The growth rate of deep-sea snacks is bright, and the ton price of categories has declined. In terms of categories, baking (including potato chips) / deep-sea snacks / meat products / bean products / dried fruits / candied fried goods / vegetarian food were 11% / 37% / 23% / 5% / 37% / - 17% / 42% year-on-year respectively. The growth rate of deep-sea snacks, meat and fish products, dried fruits and other categories was relatively bright. The cultivation of new categories of spicy brine and deep-sea snacks is expected to have achieved initial results. The subsequent acceleration in large quantities is expected, and the overall potential of candied fried goods is downward. The price per ton of baked / frozen surimi / meat products / candied fruit / vegetarian food is 2.16/1.99/3.98/1.2427300/ton respectively. Except for deep-sea snack products, there is a certain decline. It is expected that it is related to the sinking of the company's channels and the corresponding emphasis on the cost performance of various categories. For deep-sea snacks, there is no absolute strong leader in the current market. The company can accelerate to obtain market share through supply chain and brand advantages.

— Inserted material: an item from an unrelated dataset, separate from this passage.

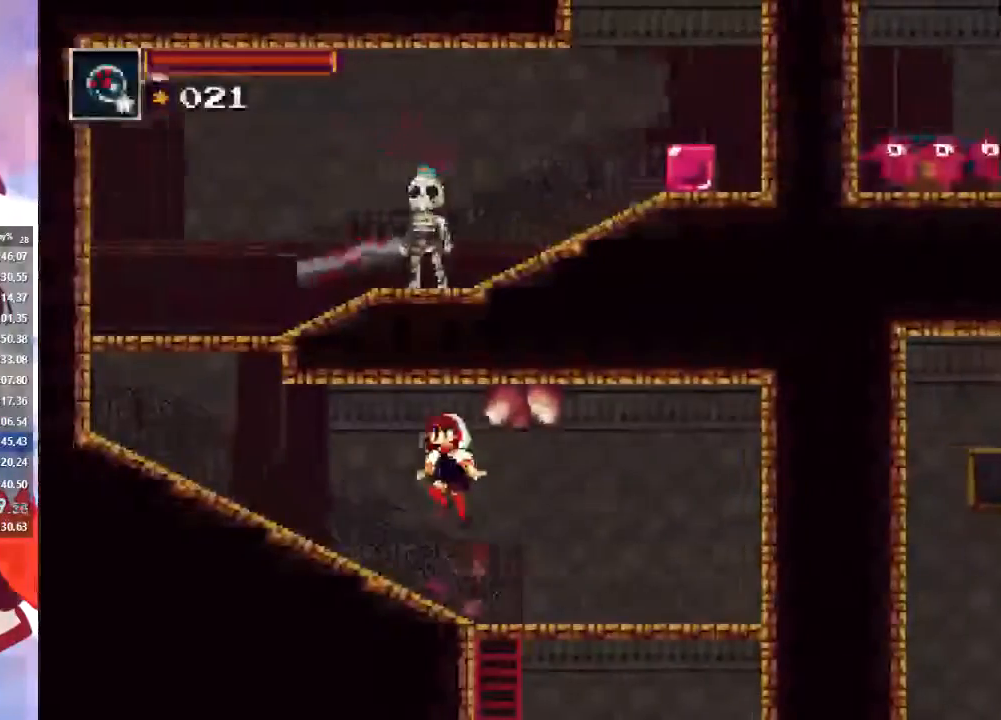
{"dt_ms": 500, "buttons": [], "left_stick": "left", "right_stick": "center", "events": [[33, "CROSS", "up"], [333, "TRIANGLE", "down"], [467, "TRIANGLE", "up"]]}
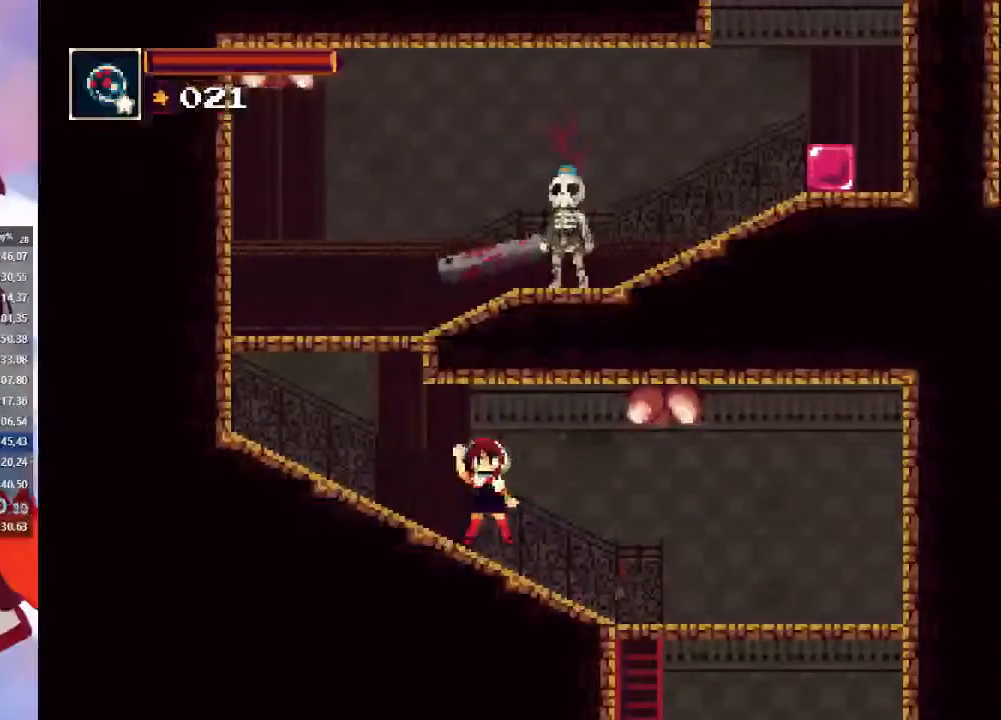
{"dt_ms": 500, "buttons": [], "left_stick": "left", "right_stick": "center", "events": []}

The proportion of distribution channels continued to increase, and the number of dealers increased significantly. In terms of channels, in the past 21 years, the direct business supermarket / distribution / e-commerce channels achieved revenue of RMB 659 million / 1483 million / 139 million respectively, with a year-on-year increase of + 4.6% / + 21.7% / + 27.1%. Affected by channel reform and partial conversion to franchising, the growth rate of direct business supermarket slowed down, and the proportion fell to 29%. However, compared with peers, the proportion is still high, and the benchmark effect of brand tree is good. By accelerating the sinking of channels, the company has increased the number of dealers from 880 to 1749 in 21 years. At the same time, it has actively entered the chain snack industry such as busy snacks. The distribution channels have still achieved good growth, and the adjustment of e-commerce channels has shown preliminary results. In terms of subregions, central China (including Jiangxi) / South China / East China / Southwest (North) region achieved revenue of RMB 1.023/4.55/4/322 billion respectively, with a year-on-year increase of + 19.67% / 17.05% / 9.78% / 18.96%. The central China base market still maintained strong growth. In terms of the number of new dealers, central China / East China / Southwest / South China / Northwest / North China / Northeast increased 152 / 202 / 187 / 123 / 71 / 72 / 62 respectively, radiating around the central China base camp and gradually promoting national expansion.

Profit forecast and investment rating: in the past 21 years, the company has been affected by channel reform and new product cultivation, and its short-term performance is under pressure. However, the company has actively reformed, accelerated channel sinking at the channel end, focused on core large items at the category end, and launched quantitative packaging such as spicy brine and deep-sea snacks. Q4 performance has had a certain effect. Previously, the equity incentive lowered the performance target for 22-23 years. The target is pragmatic and is expected to be unlocked smoothly. We expect the earnings per share from 2022 to 2024 to be 2.45, 3.53 and 4.84 yuan respectively, maintaining the "buy" rating of the company.

Risk factors: the cultivation of quantitative packaging does not meet expectations; The cost of supermarket channels increased; The competition of Zhongdao model intensifies; Food safety issues.